──────── DATASET EXTRACT

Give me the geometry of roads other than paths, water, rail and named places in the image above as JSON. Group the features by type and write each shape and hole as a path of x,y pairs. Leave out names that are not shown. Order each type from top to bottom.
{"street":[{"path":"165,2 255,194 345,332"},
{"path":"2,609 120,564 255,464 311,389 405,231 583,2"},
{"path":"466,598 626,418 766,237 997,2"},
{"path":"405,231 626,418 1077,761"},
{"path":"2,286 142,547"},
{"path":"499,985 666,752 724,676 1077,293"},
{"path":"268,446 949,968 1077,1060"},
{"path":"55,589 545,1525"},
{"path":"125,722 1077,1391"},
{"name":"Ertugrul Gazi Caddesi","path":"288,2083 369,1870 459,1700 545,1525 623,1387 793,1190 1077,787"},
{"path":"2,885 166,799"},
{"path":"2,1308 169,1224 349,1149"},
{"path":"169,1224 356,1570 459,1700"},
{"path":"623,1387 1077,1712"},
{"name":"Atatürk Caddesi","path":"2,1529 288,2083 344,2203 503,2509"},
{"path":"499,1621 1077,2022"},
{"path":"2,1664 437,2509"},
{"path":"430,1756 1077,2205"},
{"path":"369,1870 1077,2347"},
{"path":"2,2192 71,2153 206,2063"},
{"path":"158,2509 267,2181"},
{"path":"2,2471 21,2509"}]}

────────────────

* [ASSIGNED TASK]
Would you print all of the records exactly as they were given?

* [ANSWER TO THIS EXERCISE]
Give me the geometry of roads other than paths, water, rail and named places in the image above as JSON. Group the features by type and write each shape and hole as a path of x,y pairs. Leave out names that are not shown. Order each type from top to bottom.
{"street":[{"path":"165,2 255,194 345,332"},
{"path":"2,609 120,564 255,464 311,389 405,231 583,2"},
{"path":"466,598 626,418 766,237 997,2"},
{"path":"405,231 626,418 1077,761"},
{"path":"2,286 142,547"},
{"path":"499,985 666,752 724,676 1077,293"},
{"path":"268,446 949,968 1077,1060"},
{"path":"55,589 545,1525"},
{"path":"125,722 1077,1391"},
{"name":"Ertugrul Gazi Caddesi","path":"288,2083 369,1870 459,1700 545,1525 623,1387 793,1190 1077,787"},
{"path":"2,885 166,799"},
{"path":"2,1308 169,1224 349,1149"},
{"path":"169,1224 356,1570 459,1700"},
{"path":"623,1387 1077,1712"},
{"name":"Atatürk Caddesi","path":"2,1529 288,2083 344,2203 503,2509"},
{"path":"499,1621 1077,2022"},
{"path":"2,1664 437,2509"},
{"path":"430,1756 1077,2205"},
{"path":"369,1870 1077,2347"},
{"path":"2,2192 71,2153 206,2063"},
{"path":"158,2509 267,2181"},
{"path":"2,2471 21,2509"}]}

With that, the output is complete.